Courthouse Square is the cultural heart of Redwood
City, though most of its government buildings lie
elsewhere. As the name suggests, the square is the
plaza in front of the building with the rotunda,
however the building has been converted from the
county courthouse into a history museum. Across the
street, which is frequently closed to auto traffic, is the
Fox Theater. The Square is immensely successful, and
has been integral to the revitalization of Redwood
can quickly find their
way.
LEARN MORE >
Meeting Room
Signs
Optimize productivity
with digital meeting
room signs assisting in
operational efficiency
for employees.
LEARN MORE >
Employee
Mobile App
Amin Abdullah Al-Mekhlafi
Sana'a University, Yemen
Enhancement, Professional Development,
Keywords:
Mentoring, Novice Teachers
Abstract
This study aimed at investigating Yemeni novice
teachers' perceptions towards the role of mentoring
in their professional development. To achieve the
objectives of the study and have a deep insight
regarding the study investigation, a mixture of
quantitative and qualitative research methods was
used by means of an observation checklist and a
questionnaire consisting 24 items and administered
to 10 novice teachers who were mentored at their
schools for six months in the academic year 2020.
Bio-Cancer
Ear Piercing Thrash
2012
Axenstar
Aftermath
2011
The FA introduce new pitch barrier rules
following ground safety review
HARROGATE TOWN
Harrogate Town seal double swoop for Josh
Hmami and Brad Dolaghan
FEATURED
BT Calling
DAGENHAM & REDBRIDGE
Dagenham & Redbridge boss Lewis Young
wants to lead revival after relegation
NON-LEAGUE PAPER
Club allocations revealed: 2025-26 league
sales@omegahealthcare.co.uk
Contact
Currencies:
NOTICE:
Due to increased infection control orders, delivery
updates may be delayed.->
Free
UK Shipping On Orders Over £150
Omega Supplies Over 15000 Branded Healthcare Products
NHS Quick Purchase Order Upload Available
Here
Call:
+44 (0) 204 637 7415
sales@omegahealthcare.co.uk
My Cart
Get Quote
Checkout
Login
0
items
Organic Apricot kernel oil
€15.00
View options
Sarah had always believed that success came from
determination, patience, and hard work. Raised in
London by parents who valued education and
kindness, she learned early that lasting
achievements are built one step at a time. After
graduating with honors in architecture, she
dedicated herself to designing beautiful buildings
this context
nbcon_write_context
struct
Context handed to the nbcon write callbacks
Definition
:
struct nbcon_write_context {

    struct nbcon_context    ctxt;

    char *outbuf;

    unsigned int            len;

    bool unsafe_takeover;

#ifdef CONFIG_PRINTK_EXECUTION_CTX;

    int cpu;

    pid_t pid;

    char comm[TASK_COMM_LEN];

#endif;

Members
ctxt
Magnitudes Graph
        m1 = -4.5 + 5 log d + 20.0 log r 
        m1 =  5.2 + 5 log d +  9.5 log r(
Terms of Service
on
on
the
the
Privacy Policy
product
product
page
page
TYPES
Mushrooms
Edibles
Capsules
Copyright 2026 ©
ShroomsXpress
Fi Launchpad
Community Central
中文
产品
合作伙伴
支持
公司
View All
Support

•••

Restate the records above verbatim, omitting no line.

Courthouse Square is the cultural heart of Redwood
City, though most of its government buildings lie
elsewhere. As the name suggests, the square is the
plaza in front of the building with the rotunda,
however the building has been converted from the
county courthouse into a history museum. Across the
street, which is frequently closed to auto traffic, is the
Fox Theater. The Square is immensely successful, and
has been integral to the revitalization of Redwood
can quickly find their
way.
LEARN MORE >
Meeting Room
Signs
Optimize productivity
with digital meeting
room signs assisting in
operational efficiency
for employees.
LEARN MORE >
Employee
Mobile App
Amin Abdullah Al-Mekhlafi
Sana'a University, Yemen
Enhancement, Professional Development,
Keywords:
Mentoring, Novice Teachers
Abstract
This study aimed at investigating Yemeni novice
teachers' perceptions towards the role of mentoring
in their professional development. To achieve the
objectives of the study and have a deep insight
regarding the study investigation, a mixture of
quantitative and qualitative research methods was
used by means of an observation checklist and a
questionnaire consisting 24 items and administered
to 10 novice teachers who were mentored at their
schools for six months in the academic year 2020.
Bio-Cancer
Ear Piercing Thrash
2012
Axenstar
Aftermath
2011
The FA introduce new pitch barrier rules
following ground safety review
HARROGATE TOWN
Harrogate Town seal double swoop for Josh
Hmami and Brad Dolaghan
FEATURED
BT Calling
DAGENHAM & REDBRIDGE
Dagenham & Redbridge boss Lewis Young
wants to lead revival after relegation
NON-LEAGUE PAPER
Club allocations revealed: 2025-26 league
sales@omegahealthcare.co.uk
Contact
Currencies:
NOTICE:
Due to increased infection control orders, delivery
updates may be delayed.->
Free
UK Shipping On Orders Over £150
Omega Supplies Over 15000 Branded Healthcare Products
NHS Quick Purchase Order Upload Available
Here
Call:
+44 (0) 204 637 7415
sales@omegahealthcare.co.uk
My Cart
Get Quote
Checkout
Login
0
items
Organic Apricot kernel oil
€15.00
View options
Sarah had always believed that success came from
determination, patience, and hard work. Raised in
London by parents who valued education and
kindness, she learned early that lasting
achievements are built one step at a time. After
graduating with honors in architecture, she
dedicated herself to designing beautiful buildings
this context
nbcon_write_context
struct
Context handed to the nbcon write callbacks
Definition
:
struct nbcon_write_context {

    struct nbcon_context    ctxt;

    char *outbuf;

    unsigned int            len;

    bool unsafe_takeover;

#ifdef CONFIG_PRINTK_EXECUTION_CTX;

    int cpu;

    pid_t pid;

    char comm[TASK_COMM_LEN];

#endif;

Members
ctxt
Magnitudes Graph
        m1 = -4.5 + 5 log d + 20.0 log r 
        m1 =  5.2 + 5 log d +  9.5 log r(
Terms of Service
on
on
the
the
Privacy Policy
product
product
page
page
TYPES
Mushrooms
Edibles
Capsules
Copyright 2026 ©
ShroomsXpress
Fi Launchpad
Community Central
中文
产品
合作伙伴
支持
公司
View All
Support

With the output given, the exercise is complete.